OPEN YOUR EYES

Chapter 2: Different Now - Ephram

It was just a spur of the moment thing, I told myself. I didn't really mean to kiss her. Useless. I knew very well that wasn't the case. I'm not that great at lying to myself.

"Want pancakes?" Startled that someone else was in the room, I snapped my head off the table and responded with a quick, "No!"

"Alright," my dad sighed, disapproval almost materializing his long breath. Dad. It sounded like such a normal and friendly word. Well, then I guess I shouldn't be calling him that. He was The Great Dr. Brown. Right. He disapproved that I didn't want to eat his shitty cooking or believe in this new parenting stunt he was trying to pull off. It didn't matter if he made pancakes or was a family doctor or wanted to take me camping. My dad was still an asshole. He hadn't been there for me before, and he wasn't there for me then. And besides, it was all just some stupid act, and I knew that it wouldn't last much longer. One of these days, the whole thing would blow over, and my dad would be an even bigger asshole.

The other day he'd actually made an attempt to talk to me about Amy. Like I was going to tell him anything. I couldn't even figure her out in my head, let alone with actual words. And telling him would be like telling a complete stranger off the street my whole life story.

I finally noticed that my dad had never left the room. I watched as he made a feeble attempt to flip over those stupid pancakes, knocking over the rest of the batter in the process. Mocking words were at the tip of my tongue, and I almost let them out—but at the very last second, I fought them. Because he wasn't doing anything. He was just standing there with this pathetic look of utter defeat, staring at the mess with the face of someone who knows he's been beaten. For once, he wasn't trying to fix anything. I almost felt sorry for him. It was like he had—human emotions. Yeah, that's funny—human emotions? From the Great Dr. Brown? I suppressed bitter laughter and sauntered out of the room.

                It was official: I'd completely screwed things up with Amy.
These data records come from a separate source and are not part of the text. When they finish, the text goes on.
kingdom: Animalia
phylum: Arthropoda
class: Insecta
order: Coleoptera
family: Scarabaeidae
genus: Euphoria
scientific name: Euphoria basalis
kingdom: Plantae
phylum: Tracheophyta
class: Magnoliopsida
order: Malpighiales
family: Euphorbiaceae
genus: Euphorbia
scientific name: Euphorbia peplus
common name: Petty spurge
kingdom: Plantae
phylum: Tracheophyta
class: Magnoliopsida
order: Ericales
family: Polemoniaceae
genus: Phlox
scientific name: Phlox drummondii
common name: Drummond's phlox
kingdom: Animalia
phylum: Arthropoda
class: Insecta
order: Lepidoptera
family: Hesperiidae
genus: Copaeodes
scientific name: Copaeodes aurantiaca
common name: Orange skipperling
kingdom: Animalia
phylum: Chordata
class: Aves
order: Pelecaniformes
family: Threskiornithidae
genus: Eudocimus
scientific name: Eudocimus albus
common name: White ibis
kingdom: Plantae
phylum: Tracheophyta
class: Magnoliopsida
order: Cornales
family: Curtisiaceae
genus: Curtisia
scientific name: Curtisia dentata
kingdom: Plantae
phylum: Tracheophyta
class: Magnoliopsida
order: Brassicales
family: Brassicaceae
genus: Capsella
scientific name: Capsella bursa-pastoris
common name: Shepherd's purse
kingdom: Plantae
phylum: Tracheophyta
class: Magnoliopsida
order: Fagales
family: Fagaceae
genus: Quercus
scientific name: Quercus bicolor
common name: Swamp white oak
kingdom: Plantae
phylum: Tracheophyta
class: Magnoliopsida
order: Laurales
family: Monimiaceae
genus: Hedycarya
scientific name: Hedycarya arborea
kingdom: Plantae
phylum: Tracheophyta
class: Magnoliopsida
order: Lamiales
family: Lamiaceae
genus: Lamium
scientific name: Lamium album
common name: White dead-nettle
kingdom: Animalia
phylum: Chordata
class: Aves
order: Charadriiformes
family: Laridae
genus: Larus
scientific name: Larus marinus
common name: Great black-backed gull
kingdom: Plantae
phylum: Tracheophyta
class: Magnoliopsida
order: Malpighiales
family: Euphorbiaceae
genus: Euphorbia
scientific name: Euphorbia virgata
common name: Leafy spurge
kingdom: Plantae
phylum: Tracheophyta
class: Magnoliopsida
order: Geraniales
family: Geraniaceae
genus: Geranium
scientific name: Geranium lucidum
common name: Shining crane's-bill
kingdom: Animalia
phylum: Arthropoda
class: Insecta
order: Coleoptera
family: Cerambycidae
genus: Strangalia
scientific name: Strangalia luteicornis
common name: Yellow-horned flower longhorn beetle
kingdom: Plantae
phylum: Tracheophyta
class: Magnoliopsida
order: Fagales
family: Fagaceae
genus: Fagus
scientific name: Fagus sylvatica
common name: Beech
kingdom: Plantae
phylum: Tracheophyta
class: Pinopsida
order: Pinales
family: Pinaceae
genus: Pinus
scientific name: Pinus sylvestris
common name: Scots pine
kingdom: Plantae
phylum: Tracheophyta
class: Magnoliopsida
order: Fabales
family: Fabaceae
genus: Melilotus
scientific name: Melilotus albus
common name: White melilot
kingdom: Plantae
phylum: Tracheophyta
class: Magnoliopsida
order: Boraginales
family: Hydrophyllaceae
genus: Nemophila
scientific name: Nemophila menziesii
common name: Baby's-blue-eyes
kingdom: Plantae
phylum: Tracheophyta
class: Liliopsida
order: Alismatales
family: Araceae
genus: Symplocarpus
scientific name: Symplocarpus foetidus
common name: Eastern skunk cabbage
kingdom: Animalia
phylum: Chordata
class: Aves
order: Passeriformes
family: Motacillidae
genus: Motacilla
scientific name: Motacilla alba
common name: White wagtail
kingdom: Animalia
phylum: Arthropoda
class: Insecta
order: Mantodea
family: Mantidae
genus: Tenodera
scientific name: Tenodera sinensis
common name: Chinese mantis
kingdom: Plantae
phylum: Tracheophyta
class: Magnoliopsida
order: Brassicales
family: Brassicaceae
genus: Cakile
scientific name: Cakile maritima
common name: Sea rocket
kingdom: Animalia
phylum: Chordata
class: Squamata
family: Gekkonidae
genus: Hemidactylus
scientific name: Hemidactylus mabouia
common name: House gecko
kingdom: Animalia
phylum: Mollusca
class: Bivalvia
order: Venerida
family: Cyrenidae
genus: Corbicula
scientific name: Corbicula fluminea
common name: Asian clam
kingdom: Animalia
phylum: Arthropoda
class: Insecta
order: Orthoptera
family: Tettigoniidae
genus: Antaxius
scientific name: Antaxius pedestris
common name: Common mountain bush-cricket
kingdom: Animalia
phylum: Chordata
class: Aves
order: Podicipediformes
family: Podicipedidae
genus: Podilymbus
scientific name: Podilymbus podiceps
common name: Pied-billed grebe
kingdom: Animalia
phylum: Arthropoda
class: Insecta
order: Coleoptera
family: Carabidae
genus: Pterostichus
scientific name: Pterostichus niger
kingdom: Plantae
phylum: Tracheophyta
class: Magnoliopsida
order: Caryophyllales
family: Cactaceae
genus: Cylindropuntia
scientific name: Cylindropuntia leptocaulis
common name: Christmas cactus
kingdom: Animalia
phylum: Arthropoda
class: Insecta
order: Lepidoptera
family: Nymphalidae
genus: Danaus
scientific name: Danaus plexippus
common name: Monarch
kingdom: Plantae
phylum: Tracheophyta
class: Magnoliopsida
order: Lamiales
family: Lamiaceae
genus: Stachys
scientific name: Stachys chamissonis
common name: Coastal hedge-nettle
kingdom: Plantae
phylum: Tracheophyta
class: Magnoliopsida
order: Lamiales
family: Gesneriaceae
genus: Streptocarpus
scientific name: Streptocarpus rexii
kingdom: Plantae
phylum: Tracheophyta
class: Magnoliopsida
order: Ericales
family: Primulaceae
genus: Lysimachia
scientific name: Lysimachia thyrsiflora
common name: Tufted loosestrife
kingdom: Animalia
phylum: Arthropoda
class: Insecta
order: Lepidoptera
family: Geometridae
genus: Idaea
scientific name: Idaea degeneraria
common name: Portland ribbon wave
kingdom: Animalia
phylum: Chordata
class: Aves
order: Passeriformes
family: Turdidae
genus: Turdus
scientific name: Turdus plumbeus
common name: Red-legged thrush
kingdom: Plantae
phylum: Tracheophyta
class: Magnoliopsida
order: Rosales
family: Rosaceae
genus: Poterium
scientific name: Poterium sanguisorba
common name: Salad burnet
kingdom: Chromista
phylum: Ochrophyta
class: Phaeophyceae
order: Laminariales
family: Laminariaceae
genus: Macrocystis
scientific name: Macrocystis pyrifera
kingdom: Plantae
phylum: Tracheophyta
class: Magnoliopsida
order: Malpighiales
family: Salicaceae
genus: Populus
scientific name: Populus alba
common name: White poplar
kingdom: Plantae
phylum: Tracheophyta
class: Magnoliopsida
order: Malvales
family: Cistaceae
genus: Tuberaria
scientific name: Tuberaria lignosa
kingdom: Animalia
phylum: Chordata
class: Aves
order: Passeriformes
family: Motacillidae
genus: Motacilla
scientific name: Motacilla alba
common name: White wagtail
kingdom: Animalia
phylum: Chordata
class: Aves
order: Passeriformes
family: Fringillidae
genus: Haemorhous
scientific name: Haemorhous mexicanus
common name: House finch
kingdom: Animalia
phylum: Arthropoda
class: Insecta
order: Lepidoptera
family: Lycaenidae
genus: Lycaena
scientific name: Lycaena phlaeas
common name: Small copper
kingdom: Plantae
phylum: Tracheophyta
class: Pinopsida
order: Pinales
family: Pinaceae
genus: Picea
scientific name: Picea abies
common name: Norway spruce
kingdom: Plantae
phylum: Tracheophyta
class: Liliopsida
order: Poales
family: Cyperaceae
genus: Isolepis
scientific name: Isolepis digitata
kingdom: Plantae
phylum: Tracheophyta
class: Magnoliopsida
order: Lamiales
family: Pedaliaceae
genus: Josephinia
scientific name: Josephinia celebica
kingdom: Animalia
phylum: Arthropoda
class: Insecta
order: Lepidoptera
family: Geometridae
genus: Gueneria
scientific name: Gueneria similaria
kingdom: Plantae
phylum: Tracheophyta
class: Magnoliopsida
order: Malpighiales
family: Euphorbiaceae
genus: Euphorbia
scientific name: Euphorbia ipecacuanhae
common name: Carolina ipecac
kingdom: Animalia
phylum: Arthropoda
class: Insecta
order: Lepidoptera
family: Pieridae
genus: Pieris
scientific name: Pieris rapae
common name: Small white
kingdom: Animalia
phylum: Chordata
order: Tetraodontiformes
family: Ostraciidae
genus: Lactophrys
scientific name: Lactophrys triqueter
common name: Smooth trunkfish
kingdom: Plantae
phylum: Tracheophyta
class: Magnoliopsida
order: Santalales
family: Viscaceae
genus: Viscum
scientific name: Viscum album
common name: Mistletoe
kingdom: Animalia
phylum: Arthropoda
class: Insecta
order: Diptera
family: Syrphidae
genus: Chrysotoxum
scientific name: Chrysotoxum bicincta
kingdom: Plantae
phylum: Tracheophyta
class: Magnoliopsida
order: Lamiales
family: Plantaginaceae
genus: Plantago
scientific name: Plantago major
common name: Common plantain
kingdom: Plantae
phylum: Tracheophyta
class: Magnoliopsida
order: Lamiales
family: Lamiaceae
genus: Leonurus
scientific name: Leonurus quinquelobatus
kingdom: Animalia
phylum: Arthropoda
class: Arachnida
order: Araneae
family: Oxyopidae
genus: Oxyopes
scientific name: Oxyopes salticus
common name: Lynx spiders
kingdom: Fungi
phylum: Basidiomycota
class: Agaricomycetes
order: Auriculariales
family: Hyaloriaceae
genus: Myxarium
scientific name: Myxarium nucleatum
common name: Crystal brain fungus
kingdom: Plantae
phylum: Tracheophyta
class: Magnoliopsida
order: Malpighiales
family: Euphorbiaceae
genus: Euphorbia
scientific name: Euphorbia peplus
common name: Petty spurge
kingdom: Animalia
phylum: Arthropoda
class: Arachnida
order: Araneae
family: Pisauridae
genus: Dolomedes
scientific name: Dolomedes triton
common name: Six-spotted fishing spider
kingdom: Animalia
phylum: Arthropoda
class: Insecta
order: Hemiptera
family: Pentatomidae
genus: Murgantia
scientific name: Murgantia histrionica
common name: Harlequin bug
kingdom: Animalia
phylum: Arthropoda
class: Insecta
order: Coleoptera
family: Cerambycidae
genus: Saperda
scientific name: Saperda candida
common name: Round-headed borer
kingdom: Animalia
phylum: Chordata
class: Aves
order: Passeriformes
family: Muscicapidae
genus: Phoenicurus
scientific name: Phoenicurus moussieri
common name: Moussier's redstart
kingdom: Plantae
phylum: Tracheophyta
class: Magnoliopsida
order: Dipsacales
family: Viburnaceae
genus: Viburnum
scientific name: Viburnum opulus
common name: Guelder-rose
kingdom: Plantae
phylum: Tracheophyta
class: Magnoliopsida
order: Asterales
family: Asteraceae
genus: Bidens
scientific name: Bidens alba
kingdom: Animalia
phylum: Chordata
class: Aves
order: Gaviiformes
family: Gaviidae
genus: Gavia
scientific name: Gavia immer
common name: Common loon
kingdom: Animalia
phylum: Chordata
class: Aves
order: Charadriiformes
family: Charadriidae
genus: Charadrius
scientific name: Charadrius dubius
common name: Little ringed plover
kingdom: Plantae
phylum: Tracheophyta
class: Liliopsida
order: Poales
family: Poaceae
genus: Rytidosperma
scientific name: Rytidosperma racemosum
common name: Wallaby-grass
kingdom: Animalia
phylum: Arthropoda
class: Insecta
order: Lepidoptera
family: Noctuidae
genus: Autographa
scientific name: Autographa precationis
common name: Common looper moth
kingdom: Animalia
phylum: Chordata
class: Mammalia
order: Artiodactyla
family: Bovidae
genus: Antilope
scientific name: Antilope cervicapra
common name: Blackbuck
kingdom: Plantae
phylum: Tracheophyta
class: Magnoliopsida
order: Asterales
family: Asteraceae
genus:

After church on Sunday, I'd asked her how Colin was, and she completely ignored me. Everything was different now. Different because of me.

                But hadn't she responded when I kissed her? Or did I imagine that part?

                I sighed and lay back on my bed. My room—that was my sanctuary. Safe from psycho fathers and heart-breaking girls. Safe from making any kind of stupid mistakes like a kissing a girl who has a boyfriend in a coma. Safe from all the Everwoodians with their unfamilar customs and small-town ways.

From the first day we arrived here, I knew I'd have to make my room a place that I liked. I knew I wouldn't be getting out much—but I didn't know why just then. When most people paint their rooms, they leave the ceiling white and paint the walls in a color they like. They say when you paint the ceiling, it closes in the room, making it feel like a box. Making you feel trapped. Me, on the other hand—I'd painted the walls in a vague grayish color, and done the ceiling as well. I liked that closed-in, trapped feeling. It gave me a feeling of comfort, like nobody could come in. When I finally finished painting that room, I felt so sure that this room would be safe from everybody.

Unfortunately, I didn't count on meeting a girl like Amy. Everywhere I went, she followed. She was in my head. And she even followed me right into my room, my sanctuary, I suddenly realized, because even though I was trying my hardest to think about anything but her—it wasn't working.

I couldn't expect her to just get rid of Colin, could I? Well…that's exactly what I wanted. I wanted Colin to never remember Amy and for her to just give him up for me. I wanted for Amy and Colin's relationship to never have existed. I wanted Colin to just disappear.

I wish we'd never move to this goddamned place…I wish I'd never met Amy.

A bitter laugh escaped my throat as I remembered something I'd seen somewhere—I don't know, a bumper sticker somewhere, probably. A billboard. 'Tis better to have loved and lost then to never have loved at all. Yeah, right. If it was a one sided love, you lost from the beginning. And you wish you'd never loved in the first place.

So I guess this is how he feels. My…dad. Loving someone who can't love you back…simply because they just can't.